Recommendation: chase idea 1 (decouple tools/list from the daemon). It's the fix that makes codegraph "connected" instantly for everyone. Ship idea 3 (pre-warm SessionStart hook) as a cheap mitigation in parallel. File the host-side request (4) but don't depend on it.


Key files / pointers

  • Steering / tools: src/mcp/server-instructions.ts (the initialize instructions — single source of truth), src/mcp/tools.ts (tool descriptions + handlers; handleNode/handleFileView/handleSearch, getStaticTools).
  • Startup / daemon / proxy: src/mcp/proxy.ts (runProxy, connectWithHello, runLocalHandshakeProxy, PPID watchdog), src/mcp/index.ts (runProxyWithLocalHandshake, spawnDetachedDaemon), src/mcp/daemon.ts.
  • Runtime flags: src/extraction/wasm-runtime-flags.ts (RELAUNCH_GUARD_ENV=CODEGRAPH_WASM_RELAUNCHED, HOST_PPID_ENV=CODEGRAPH_HOST_PPID).
  • Hooks (existing): scripts/agent-eval/block-read-hook.sh, scripts/agent-eval/hook-settings.json (the eval's force-Read-0 hook — basis for the P1 redirect hook).
  • Installer (where to add a recommended hook): src/installer/targets/claude.ts.
  • Eval harness: scripts/agent-eval/ab-new-vs-baseline.sh (new-vs-baseline, pre-warm baked in), run-all.sh (with-vs-without), parse-run.mjs (tool-by-type counts; codegraph tools exposed: 0 + 0 codegraph calls = ran without).
  • Doctrine: CLAUDE.md → "Retrieval performance & dynamic-dispatch coverage" + the agent-eval note under "Validation methodology".

How to validate anything here

  • P1 (Read displacement): bash scripts/agent-eval/ab-new-vs-baseline.sh <indexed-repo> "<implementation task>" [baseline-ref] — compare Read vs mcp__codegraph__* counts. ≥2 runs/arm (n=1 is noisy).
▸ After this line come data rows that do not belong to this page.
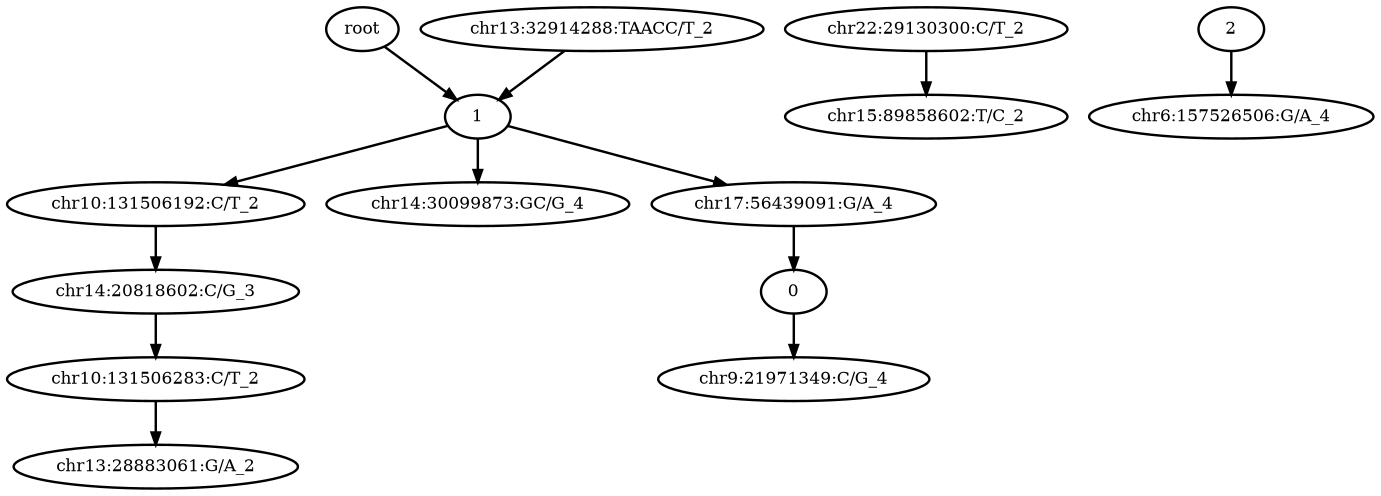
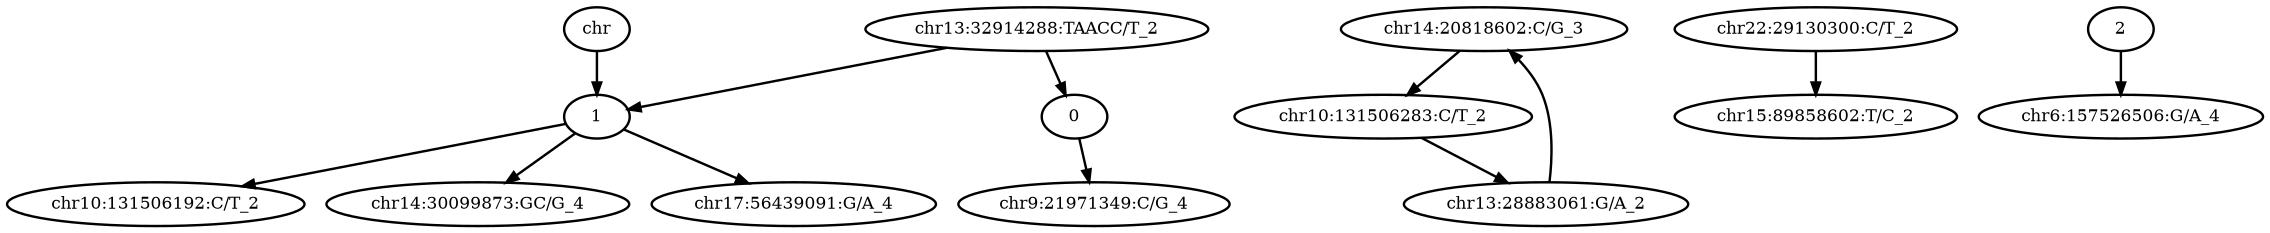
  digraph {
    rankdir=TB
    node [style=bold]
    edge [style=bold]
-   n1 [label=root]
+   n1 [label=chr]
    n2 [label=1]
    n3 [label="chr13:32914288:TAACC/T_2"]
    n4 [label=0]
    n5 [label="chr9:21971349:C/G_4"]
    n6 [label="chr10:131506192:C/T_2"]
    n7 [label="chr14:30099873:GC/G_4"]
    n8 [label="chr17:56439091:G/A_4"]
    n9 [label="chr14:20818602:C/G_3"]
    n10 [label="chr10:131506283:C/T_2"]
    n11 [label="chr13:28883061:G/A_2"]
    n12 [label="chr22:29130300:C/T_2"]
    n13 [label="chr15:89858602:T/C_2"]
    n14 [label=2]
    n15 [label="chr6:157526506:G/A_4"]
    n1 -> n2
    n2 -> n6
    n2 -> n7
    n2 -> n8
    n3 -> n2
-   n8 -> n4
+   n3 -> n4
    n4 -> n5
-   n6 -> n9
+   n11 -> n9
    n9 -> n10
    n10 -> n11
    n12 -> n13
    n14 -> n15
  }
Run non-nested for cleanest results. Use a genuinely new feature task (verify it doesn't already exist — the first A/B attempt wasted a run on an already-implemented --quiet).
  • P2 (startup): time tools/list from serve --mcp (above); and count cold-start runs where init shows connected + tools > 0. Don't trust a single pending init snapshot — confirm by whether the agent actually called codegraph.
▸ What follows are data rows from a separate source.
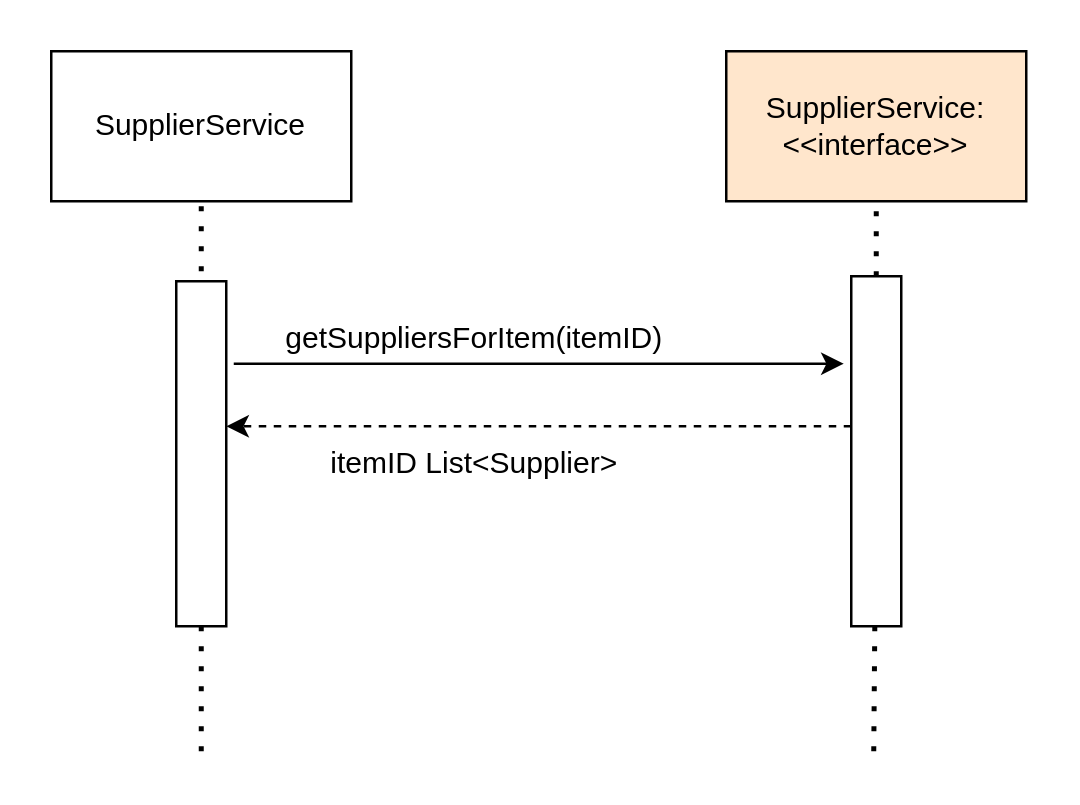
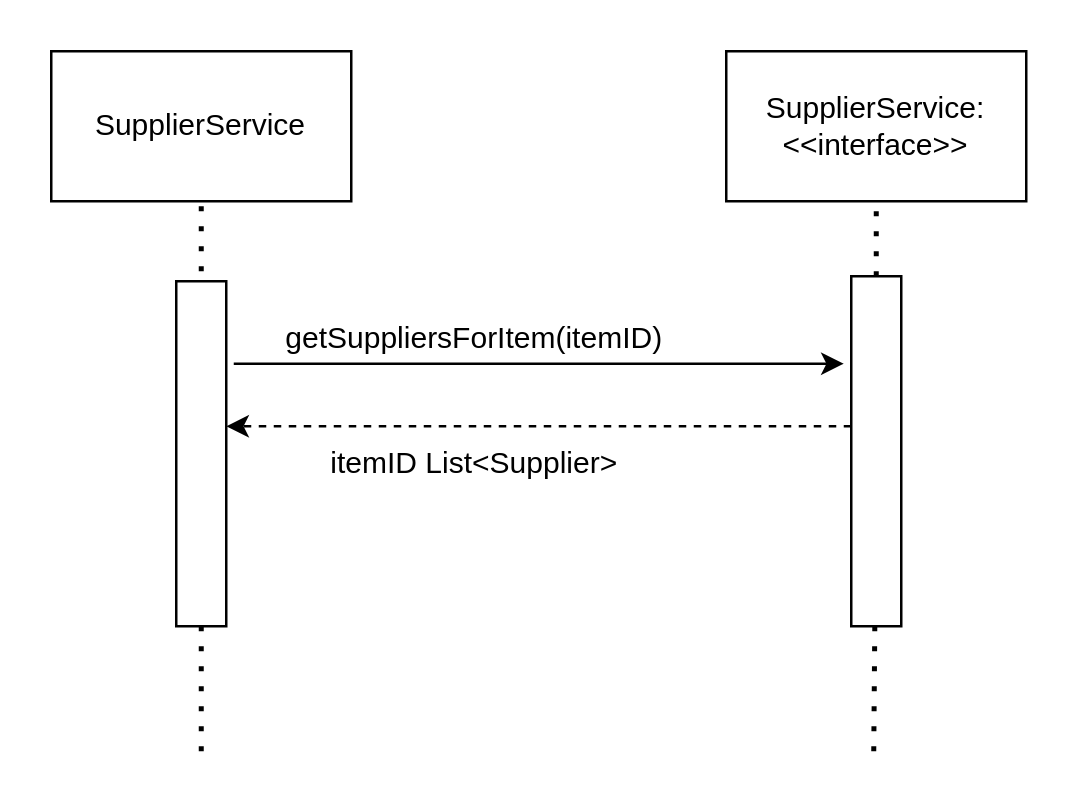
  <mxCell id="0" />
  <mxCell id="1" parent="0" />
  <mxCell id="2" value="SupplierService" style="rounded=0;whiteSpace=wrap;html=1;" vertex="1" parent="1"><mxGeometry x="20" y="20" width="120" height="60" as="geometry" /></mxCell>
- <mxCell id="3" value="SupplierService: &amp;lt;&amp;lt;interface&amp;gt;&amp;gt;" style="rounded=0;whiteSpace=wrap;html=1;fillColor=#ffe6cc;" vertex="1" parent="1"><mxGeometry x="290" y="20" width="120" height="60" as="geometry" /></mxCell>
+ <mxCell id="3" value="SupplierService: &amp;lt;&amp;lt;interface&amp;gt;&amp;gt;" style="rounded=0;whiteSpace=wrap;html=1;" vertex="1" parent="1"><mxGeometry x="290" y="20" width="120" height="60" as="geometry" /></mxCell>
  <mxCell id="4" value="" style="endArrow=none;dashed=1;html=1;dashPattern=1 3;strokeWidth=2;rounded=0;entryX=0.5;entryY=1;entryDx=0;entryDy=0;" edge="1" parent="1" target="2"><mxGeometry width="50" height="50" relative="1" as="geometry"><mxPoint x="80" y="300" as="sourcePoint" /><mxPoint x="180" y="160" as="targetPoint" /></mxGeometry></mxCell>
  <mxCell id="5" value="" style="endArrow=none;dashed=1;html=1;dashPattern=1 3;strokeWidth=2;rounded=0;" edge="1" parent="1" source="7" target="3"><mxGeometry width="50" height="50" relative="1" as="geometry"><mxPoint x="349.17" y="480" as="sourcePoint" /><mxPoint x="349.17" y="80" as="targetPoint" /></mxGeometry></mxCell>
  <mxCell id="6" value="" style="endArrow=none;dashed=1;html=1;dashPattern=1 3;strokeWidth=2;rounded=0;" edge="1" parent="1" target="7"><mxGeometry width="50" height="50" relative="1" as="geometry"><mxPoint x="349" y="300" as="sourcePoint" /><mxPoint x="350" y="80" as="targetPoint" /></mxGeometry></mxCell>
  <mxCell id="7" value="" style="rounded=0;whiteSpace=wrap;html=1;" vertex="1" parent="1"><mxGeometry x="340" y="110" width="20" height="140" as="geometry" /></mxCell>
  <mxCell id="8" value="" style="rounded=0;whiteSpace=wrap;html=1;" vertex="1" parent="1"><mxGeometry x="70" y="112" width="20" height="138" as="geometry" /></mxCell>
  <mxCell id="9" value="" style="endArrow=classic;html=1;rounded=0;" edge="1" parent="1"><mxGeometry width="50" height="50" relative="1" as="geometry"><mxPoint x="93" y="145" as="sourcePoint" /><mxPoint x="337" y="145" as="targetPoint" /><Array as="points" /></mxGeometry></mxCell>
  <mxCell id="10" value="getSuppliersForItem(itemID)" style="text;html=1;align=center;verticalAlign=middle;resizable=0;points=[];autosize=1;strokeColor=none;fillColor=none;" vertex="1" parent="1"><mxGeometry x="104" y="120" width="170" height="30" as="geometry" /></mxCell>
  <mxCell id="11" value="itemID List&amp;lt;Supplier&amp;gt;" style="text;html=1;align=center;verticalAlign=middle;resizable=0;points=[];autosize=1;strokeColor=none;fillColor=none;" vertex="1" parent="1"><mxGeometry x="124" y="170" width="130" height="30" as="geometry" /></mxCell>
  <mxCell id="12" value="" style="endArrow=classic;html=1;rounded=0;dashed=1;" edge="1" parent="1"><mxGeometry width="50" height="50" relative="1" as="geometry"><mxPoint x="340" y="170" as="sourcePoint" /><mxPoint x="90" y="170" as="targetPoint" /></mxGeometry></mxCell>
Constraints / gotchas to remember

  • Descriptions/instructions are low-salience — A/B every behavioral claim, don't ship wording on faith.
  • New tools < extending existing ones.
  • The host's init snapshot can say pending even when the server then connects — judge by actual usage.
  • Don't run evals nested for "clean" numbers unless pre-warmed; even then, a real terminal is better.

Suggested start order for the fresh session

  1. P2 idea 1 — verify whether serve --mcp answers tools/list locally/instantly; if not, decouple it from the daemon. (Highest-value, shippable, helps all users, no behavioral guesswork.)
  2. P1 idea 1 — prototype the PreToolUse(Read) redirect hook; A/B it. (Highest-value behavioral lever.)
  3. Ship the P2 SessionStart pre-warm hook as a mitigation; file the host-side wait/retry request.